(What you are asked to do) The required lines are those that contain "some"; pull them out of the data and copy them.

++++ Recorded data ++++

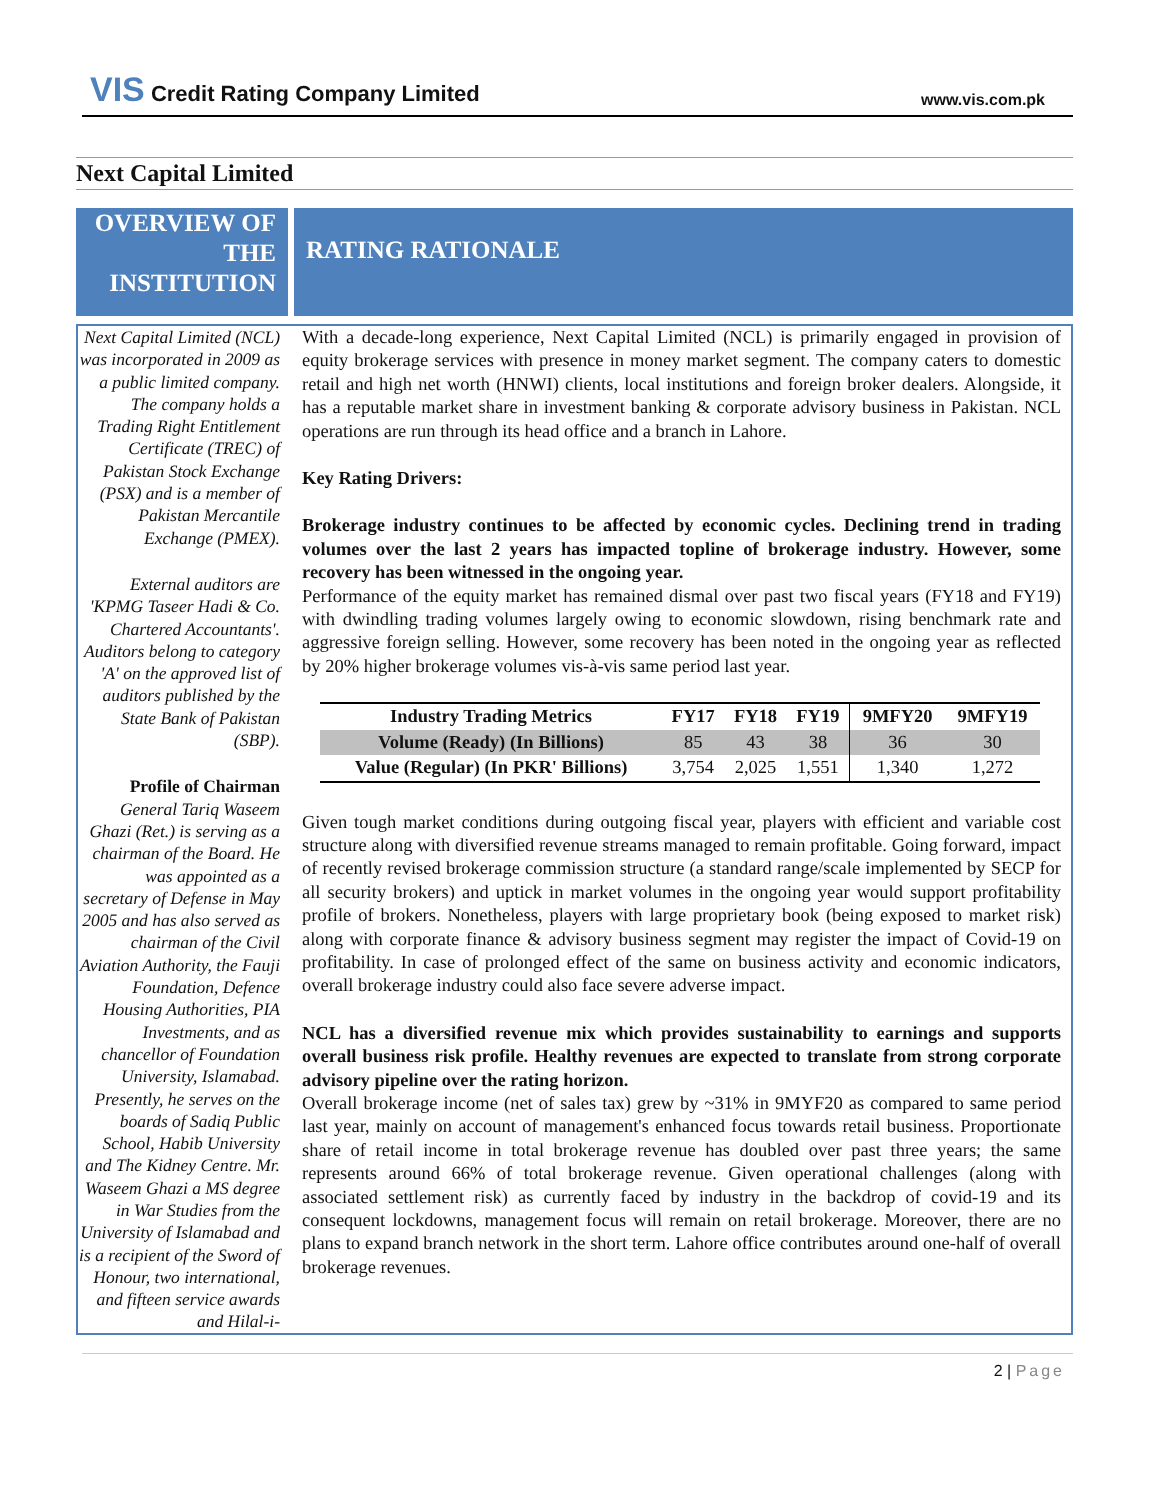VIS Credit Rating Company Limited
www.vis.com.pk
Next Capital Limited
OVERVIEW OF THE INSTITUTION
RATING RATIONALE
Next Capital Limited (NCL) was incorporated in 2009 as a public limited company. The company holds a Trading Right Entitlement Certificate (TREC) of Pakistan Stock Exchange (PSX) and is a member of Pakistan Mercantile Exchange (PMEX).
External auditors are 'KPMG Taseer Hadi & Co. Chartered Accountants'. Auditors belong to category 'A' on the approved list of auditors published by the State Bank of Pakistan (SBP).
Profile of Chairman
General Tariq Waseem Ghazi (Ret.) is serving as a chairman of the Board. He was appointed as a secretary of Defense in May 2005 and has also served as chairman of the Civil Aviation Authority, the Fauji Foundation, Defence Housing Authorities, PIA Investments, and as chancellor of Foundation University, Islamabad. Presently, he serves on the boards of Sadiq Public School, Habib University and The Kidney Centre. Mr. Waseem Ghazi a MS degree in War Studies from the University of Islamabad and is a recipient of the Sword of Honour, two international, and fifteen service awards and Hilal-i-
With a decade-long experience, Next Capital Limited (NCL) is primarily engaged in provision of equity brokerage services with presence in money market segment. The company caters to domestic retail and high net worth (HNWI) clients, local institutions and foreign broker dealers. Alongside, it has a reputable market share in investment banking & corporate advisory business in Pakistan. NCL operations are run through its head office and a branch in Lahore.
Key Rating Drivers:
Brokerage industry continues to be affected by economic cycles. Declining trend in trading volumes over the last 2 years has impacted topline of brokerage industry. However, some recovery has been witnessed in the ongoing year.
Performance of the equity market has remained dismal over past two fiscal years (FY18 and FY19) with dwindling trading volumes largely owing to economic slowdown, rising benchmark rate and aggressive foreign selling. However, some recovery has been noted in the ongoing year as reflected by 20% higher brokerage volumes vis-à-vis same period last year.
| Industry Trading Metrics | FY17 | FY18 | FY19 | 9MFY20 | 9MFY19 |
| --- | --- | --- | --- | --- | --- |
| Volume (Ready) (In Billions) | 85 | 43 | 38 | 36 | 30 |
| Value (Regular) (In PKR' Billions) | 3,754 | 2,025 | 1,551 | 1,340 | 1,272 |
Given tough market conditions during outgoing fiscal year, players with efficient and variable cost structure along with diversified revenue streams managed to remain profitable. Going forward, impact of recently revised brokerage commission structure (a standard range/scale implemented by SECP for all security brokers) and uptick in market volumes in the ongoing year would support profitability profile of brokers. Nonetheless, players with large proprietary book (being exposed to market risk) along with corporate finance & advisory business segment may register the impact of Covid-19 on profitability. In case of prolonged effect of the same on business activity and economic indicators, overall brokerage industry could also face severe adverse impact.
NCL has a diversified revenue mix which provides sustainability to earnings and supports overall business risk profile. Healthy revenues are expected to translate from strong corporate advisory pipeline over the rating horizon.
Overall brokerage income (net of sales tax) grew by ~31% in 9MYF20 as compared to same period last year, mainly on account of management's enhanced focus towards retail business. Proportionate share of retail income in total brokerage revenue has doubled over past three years; the same represents around 66% of total brokerage revenue. Given operational challenges (along with associated settlement risk) as currently faced by industry in the backdrop of covid-19 and its consequent lockdowns, management focus will remain on retail brokerage. Moreover, there are no plans to expand branch network in the short term. Lahore office contributes around one-half of overall brokerage revenues.
2 | Page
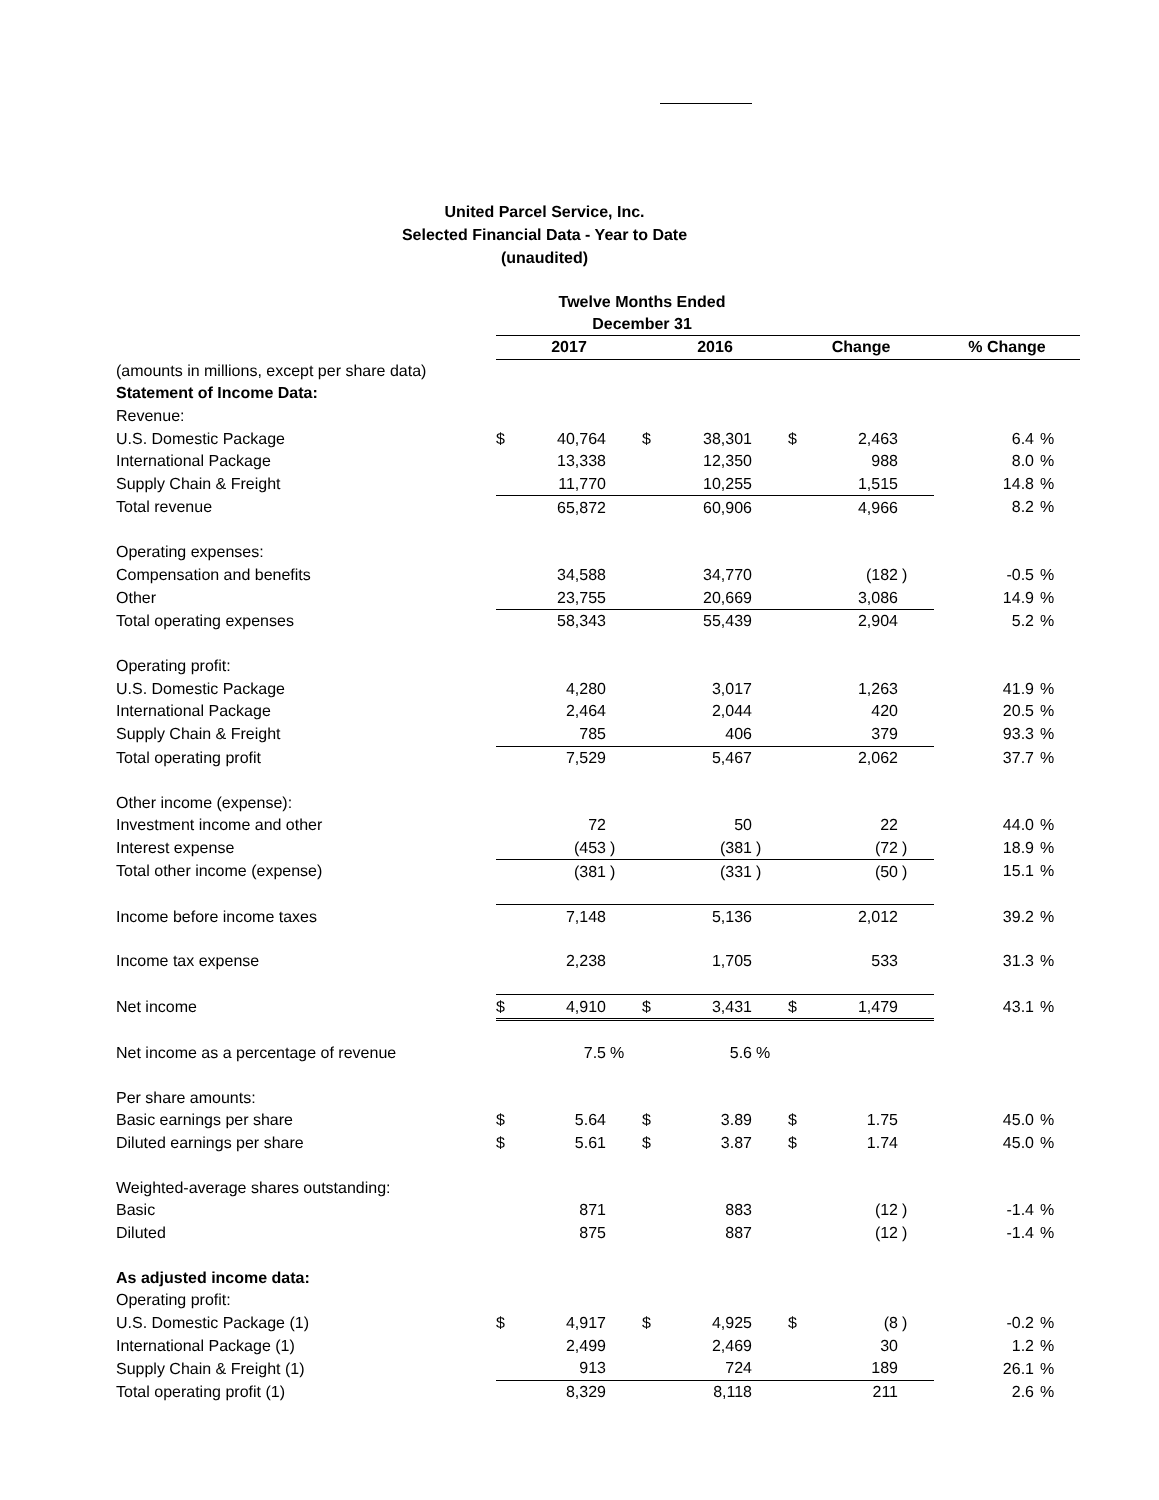United Parcel Service, Inc.
Selected Financial Data - Year to Date
(unaudited)
| | Twelve Months Ended December 31 | | | | | | | | | | |
| | 2017 | | | 2016 | | | Change | | | % Change | |
| (amounts in millions, except per share data) | | | | | | | | | | | |
| Statement of Income Data: | | | | | | | | | | | |
| Revenue: | | | | | | | | | | | |
| U.S. Domestic Package | $ | 40,764 | | $ | 38,301 | | $ | 2,463 | | 6.4 | % |
| International Package | | 13,338 | | | 12,350 | | | 988 | | 8.0 | % |
| Supply Chain & Freight | | 11,770 | | | 10,255 | | | 1,515 | | 14.8 | % |
| Total revenue | | 65,872 | | | 60,906 | | | 4,966 | | 8.2 | % |
| Operating expenses: | | | | | | | | | | | |
| Compensation and benefits | | 34,588 | | | 34,770 | | | (182 | ) | -0.5 | % |
| Other | | 23,755 | | | 20,669 | | | 3,086 | | 14.9 | % |
| Total operating expenses | | 58,343 | | | 55,439 | | | 2,904 | | 5.2 | % |
| Operating profit: | | | | | | | | | | | |
| U.S. Domestic Package | | 4,280 | | | 3,017 | | | 1,263 | | 41.9 | % |
| International Package | | 2,464 | | | 2,044 | | | 420 | | 20.5 | % |
| Supply Chain & Freight | | 785 | | | 406 | | | 379 | | 93.3 | % |
| Total operating profit | | 7,529 | | | 5,467 | | | 2,062 | | 37.7 | % |
| Other income (expense): | | | | | | | | | | | |
| Investment income and other | | 72 | | | 50 | | | 22 | | 44.0 | % |
| Interest expense | | (453 | ) | | (381 | ) | | (72 | ) | 18.9 | % |
| Total other income (expense) | | (381 | ) | | (331 | ) | | (50 | ) | 15.1 | % |
| Income before income taxes | | 7,148 | | | 5,136 | | | 2,012 | | 39.2 | % |
| Income tax expense | | 2,238 | | | 1,705 | | | 533 | | 31.3 | % |
| Net income | $ | 4,910 | | $ | 3,431 | | $ | 1,479 | | 43.1 | % |
| Net income as a percentage of revenue | | 7.5 | % | | 5.6 | % | | | | | |
| Per share amounts: | | | | | | | | | | | |
| Basic earnings per share | $ | 5.64 | | $ | 3.89 | | $ | 1.75 | | 45.0 | % |
| Diluted earnings per share | $ | 5.61 | | $ | 3.87 | | $ | 1.74 | | 45.0 | % |
| Weighted-average shares outstanding: | | | | | | | | | | | |
| Basic | | 871 | | | 883 | | | (12 | ) | -1.4 | % |
| Diluted | | 875 | | | 887 | | | (12 | ) | -1.4 | % |
| As adjusted income data: | | | | | | | | | | | |
| Operating profit: | | | | | | | | | | | |
| U.S. Domestic Package (1) | $ | 4,917 | | $ | 4,925 | | $ | (8 | ) | -0.2 | % |
| International Package (1) | | 2,499 | | | 2,469 | | | 30 | | 1.2 | % |
| Supply Chain & Freight (1) | | 913 | | | 724 | | | 189 | | 26.1 | % |
| Total operating profit (1) | | 8,329 | | | 8,118 | | | 211 | | 2.6 | % |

++++

(Answer below)
Brokerage industry continues to be affected by economic cycles. Declining trend in trading volumes over the last 2 years has impacted topline of brokerage industry. However, some recovery has been witnessed in the ongoing year.
Performance of the equity market has remained dismal over past two fiscal years (FY18 and FY19) with dwindling trading volumes largely owing to economic slowdown, rising benchmark rate and aggressive foreign selling. However, some recovery has been noted in the ongoing year as reflected by 20% higher brokerage volumes vis-à-vis same period last year.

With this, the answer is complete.